Подковы на копытах белого, как молоко и лунный свет, жеребца били по земле ударами тарана в высокие ворота. В ворота в такой же кипенно-белой стене, неприступным кольцом окружавшей город праведников, лежащий под рукой нечестивцев. Конь хрипел и фыркал, косил налитым кровью глазом по сторонам, взвивался на дыбы, молотя копытами по воздуху, но сбросить седока не мог.
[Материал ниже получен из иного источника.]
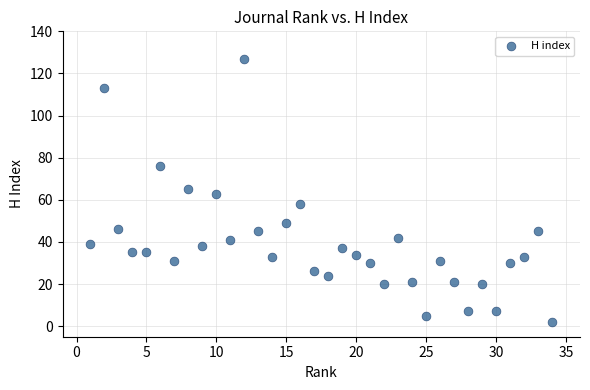

What is the range of Y values (max minus min)?

125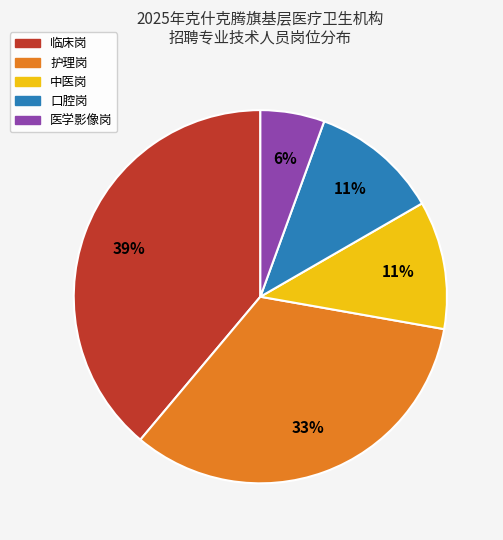

Between 口腔岗 and 护理岗, which is larger?

护理岗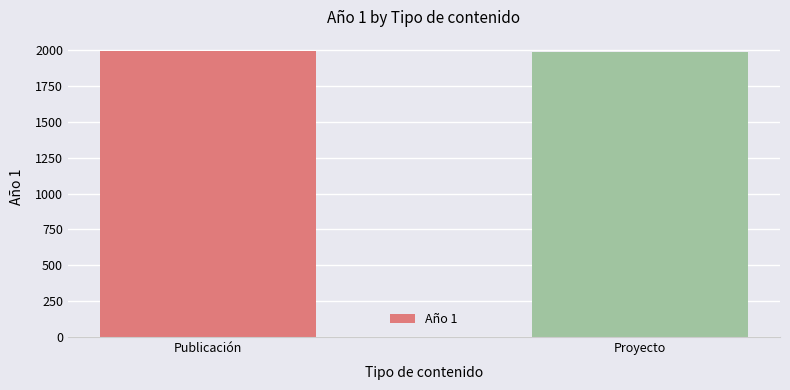

Read the value at Proyecto.

1989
Поводья сжимала твердая рука в перчатке из тонко выделанной кожи — надетый поверх нее золотой перстень с крупным рубином ярко блестел на свету, ловя острыми гранями малейший проблеск солнечных лучей, — и золоченные шпоры безжалостно вонзались во взмыленные лошадиные бока всякий раз, когда жеребцу вздумывалось проявить неповиновение. — Мой господин и повелитель, — смиренно просил лекарь, не смея выразить своего недовольства ни единой нотой в голосе. — Не лучше ли доверить этого зверя слугам? Он может навредить вам. — Чушь! — отмахнулся султан, зная, что лекарь говорит так лишь из любви к нему, а не из желания выставить своего повелителя немощным стариком. Ибо он не старик. Он султан Египта и Сирии, под чьей рукой объединились враждовавшие прежде эмиры, и память об этом останется в веках, даже если его империи суждено рухнуть сразу после его смерти. Он, прозванный Салах ад-Дином, Благочестием Веры, и видящий в этом свое главное предназначение — избавить священные для любого правоверного земли от власти кафиров. Час сражения пробил: прокаженный король упокоился под плитами пола в одном из христианских храмов, а его преемник — лишь дитя, по воле случая наделенное властью. Если Аллаху будет угодно, это дитя отправится на Запад, откуда когда-то пришли его предки. Проливать кровь ребенка Салах ад-Дин не желал. Но всем прочим пощады не будет.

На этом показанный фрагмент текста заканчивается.